» TASK TO COMPLETE:
Copy the passage of the court opinion on Sara D. word for word, from "In this case of" up to and including "and dispositional orders.".

» STUDY TEXT:
§
In Re Sara D.

104 Cal. Rptr. 2d 909, 87 Cal. App. 4th 661
CourtCalifornia Court of Appeal
DecidedMarch 14, 2001
DocketF034964
StatusPublished
Cited by73 cases

This text of 104 Cal. Rptr. 2d 909 (In Re Sara D.) is published on Counsel Stack Legal Research, covering California Court of Appeal primary law. Counsel Stack provides free access to over 12 million legal documents including statutes, case law, regulations, and constitutions.

Bluebook
In Re Sara D., 104 Cal. Rptr. 2d 909, 87 Cal. App. 4th 661 (Cal. Ct. App. 2001).

Opinion

104 Cal.Rptr.2d 909 (2001)
87 Cal.App.4th 661

In re SARA D., a Person Coming Under the Juvenile Court Law.
Kern County Department of Human Services, Plaintiff and Respondent,
v.
Taylor D., Defendant and Appellant.

No. F034964.

Court of Appeal, Fifth District.

March 14, 2001.

*911 Colin J. Heran, under appointment by the Court of Appeal, Sacramento, for Defendant and Appellant.

B.C. Barmann, Sr., County Counsel, and Mark L. Nations, Chief Deputy County Counsel, for Plaintiff and Respondent.

*910 OPINION

THAXTER, Acting P.J.

In this case of first impression, we conclude that before appointment of a guardian ad litem for a parent in a Welfare and Institutions Code section 300[1] proceeding, the parent's right to due process requires an informal hearing and an opportunity for the parent to be heard. The failure to provide the parent with an opportunity to be heard in this case requires reversal of the jurisdictional and dispositional orders.

PROCEDURAL BACKGROUND AND FACTS

A petition was filed on September 17, 1999, alleging that Sara D., born in September 1993, came within the jurisdiction of the juvenile court pursuant to section 300, subdivisions (b) and (c). Count I alleged Sara's mother, appellant Taylor D., was unable to control Sara's extreme behavior, placing Sara at risk of serious harm or illness. It also alleged Taylor's home was considered a health and safety hazard as a result of a visit on September 16, 1999, and Taylor allegedly suffered from a bipolar disorder and personality disorder requiring various prescription medications rendering her unable to care for Sara. Sara's father, Louis D., allegedly failed to maintain a relationship with Sara and failed to protect the child from the neglect of Taylor.

Count II alleged Sara has suffered or is likely to suffer serious emotional damage as a result of Taylor's conduct as evidenced by Sara's out-of-control behavior and arguments between Sara and Taylor.
§
» EXTRACTED DATA:

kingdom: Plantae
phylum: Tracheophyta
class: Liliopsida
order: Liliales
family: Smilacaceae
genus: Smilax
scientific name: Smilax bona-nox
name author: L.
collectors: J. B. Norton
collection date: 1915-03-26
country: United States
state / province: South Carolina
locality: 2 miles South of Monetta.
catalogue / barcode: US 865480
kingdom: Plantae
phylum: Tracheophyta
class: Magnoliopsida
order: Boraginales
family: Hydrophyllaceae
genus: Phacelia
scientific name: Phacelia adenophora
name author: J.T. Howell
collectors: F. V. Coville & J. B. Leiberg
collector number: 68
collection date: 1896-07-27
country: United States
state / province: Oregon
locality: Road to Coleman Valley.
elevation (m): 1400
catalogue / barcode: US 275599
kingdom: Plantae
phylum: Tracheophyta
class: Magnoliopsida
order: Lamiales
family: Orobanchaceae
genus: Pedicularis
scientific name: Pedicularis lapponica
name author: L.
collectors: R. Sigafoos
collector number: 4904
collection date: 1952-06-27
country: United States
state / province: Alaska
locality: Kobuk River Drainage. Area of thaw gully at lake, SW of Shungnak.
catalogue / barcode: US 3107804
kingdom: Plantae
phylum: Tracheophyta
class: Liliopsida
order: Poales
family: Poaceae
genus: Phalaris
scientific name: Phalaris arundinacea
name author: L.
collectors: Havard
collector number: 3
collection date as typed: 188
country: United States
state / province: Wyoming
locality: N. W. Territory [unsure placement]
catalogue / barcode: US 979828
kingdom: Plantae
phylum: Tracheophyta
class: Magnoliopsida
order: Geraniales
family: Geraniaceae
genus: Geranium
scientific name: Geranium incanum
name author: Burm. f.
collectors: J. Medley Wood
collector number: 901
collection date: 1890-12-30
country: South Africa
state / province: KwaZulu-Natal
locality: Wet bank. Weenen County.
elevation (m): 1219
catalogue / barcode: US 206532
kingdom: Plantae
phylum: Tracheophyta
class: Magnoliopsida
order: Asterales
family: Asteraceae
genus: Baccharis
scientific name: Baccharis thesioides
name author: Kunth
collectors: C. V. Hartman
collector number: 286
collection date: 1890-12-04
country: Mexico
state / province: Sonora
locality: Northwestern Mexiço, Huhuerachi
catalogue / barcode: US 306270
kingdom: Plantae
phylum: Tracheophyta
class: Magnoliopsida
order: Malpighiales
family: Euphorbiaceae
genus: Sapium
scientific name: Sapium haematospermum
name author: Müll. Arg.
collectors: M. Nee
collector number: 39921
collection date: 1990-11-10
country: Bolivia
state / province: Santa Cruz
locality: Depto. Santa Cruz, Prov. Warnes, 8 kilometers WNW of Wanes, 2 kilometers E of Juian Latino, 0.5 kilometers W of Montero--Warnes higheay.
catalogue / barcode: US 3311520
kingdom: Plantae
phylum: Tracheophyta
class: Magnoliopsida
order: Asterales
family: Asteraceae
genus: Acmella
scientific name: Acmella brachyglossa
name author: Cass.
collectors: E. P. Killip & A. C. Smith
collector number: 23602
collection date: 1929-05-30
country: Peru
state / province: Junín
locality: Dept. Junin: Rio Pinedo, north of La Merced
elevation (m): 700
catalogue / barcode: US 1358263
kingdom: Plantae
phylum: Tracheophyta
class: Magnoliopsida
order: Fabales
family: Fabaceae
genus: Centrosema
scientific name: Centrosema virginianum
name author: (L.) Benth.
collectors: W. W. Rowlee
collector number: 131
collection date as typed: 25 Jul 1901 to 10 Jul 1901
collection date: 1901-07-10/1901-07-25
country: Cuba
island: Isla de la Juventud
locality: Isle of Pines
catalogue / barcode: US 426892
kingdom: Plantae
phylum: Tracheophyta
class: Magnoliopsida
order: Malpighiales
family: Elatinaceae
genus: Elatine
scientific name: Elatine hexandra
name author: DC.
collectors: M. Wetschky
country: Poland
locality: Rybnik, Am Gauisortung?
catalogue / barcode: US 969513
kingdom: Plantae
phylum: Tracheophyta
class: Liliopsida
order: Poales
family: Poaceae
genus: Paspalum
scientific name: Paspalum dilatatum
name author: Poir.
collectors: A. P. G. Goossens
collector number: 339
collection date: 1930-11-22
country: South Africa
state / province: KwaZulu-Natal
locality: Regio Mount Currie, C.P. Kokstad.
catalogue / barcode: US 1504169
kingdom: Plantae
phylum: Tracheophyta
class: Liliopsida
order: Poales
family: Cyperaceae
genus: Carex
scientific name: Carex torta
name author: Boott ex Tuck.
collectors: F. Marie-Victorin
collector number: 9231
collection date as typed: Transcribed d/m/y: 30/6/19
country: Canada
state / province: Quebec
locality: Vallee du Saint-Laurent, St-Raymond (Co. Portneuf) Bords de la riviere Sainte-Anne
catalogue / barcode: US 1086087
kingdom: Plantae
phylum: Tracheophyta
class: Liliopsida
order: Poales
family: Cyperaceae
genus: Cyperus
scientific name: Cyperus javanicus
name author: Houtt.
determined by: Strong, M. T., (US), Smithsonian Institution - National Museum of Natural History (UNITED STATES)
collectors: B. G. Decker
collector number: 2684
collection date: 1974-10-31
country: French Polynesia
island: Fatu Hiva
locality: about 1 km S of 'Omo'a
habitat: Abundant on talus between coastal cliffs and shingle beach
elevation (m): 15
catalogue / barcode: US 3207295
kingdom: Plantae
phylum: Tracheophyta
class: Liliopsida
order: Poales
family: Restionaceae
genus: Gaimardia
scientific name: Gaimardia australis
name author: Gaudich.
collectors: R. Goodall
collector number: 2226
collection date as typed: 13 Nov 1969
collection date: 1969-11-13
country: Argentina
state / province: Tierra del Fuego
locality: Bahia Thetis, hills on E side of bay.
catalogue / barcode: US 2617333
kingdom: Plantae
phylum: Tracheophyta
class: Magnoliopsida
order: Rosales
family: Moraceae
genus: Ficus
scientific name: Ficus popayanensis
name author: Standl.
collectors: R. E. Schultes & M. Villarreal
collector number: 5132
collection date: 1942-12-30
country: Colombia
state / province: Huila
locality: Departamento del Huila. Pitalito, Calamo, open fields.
§
» YOUR SOLUTION:
In this case of first impression, we conclude that before appointment of a guardian ad litem for a parent in a Welfare and Institutions Code section 300[1] proceeding, the parent's right to due process requires an informal hearing and an opportunity for the parent to be heard. The failure to provide the parent with an opportunity to be heard in this case requires reversal of the jurisdictional and dispositional orders.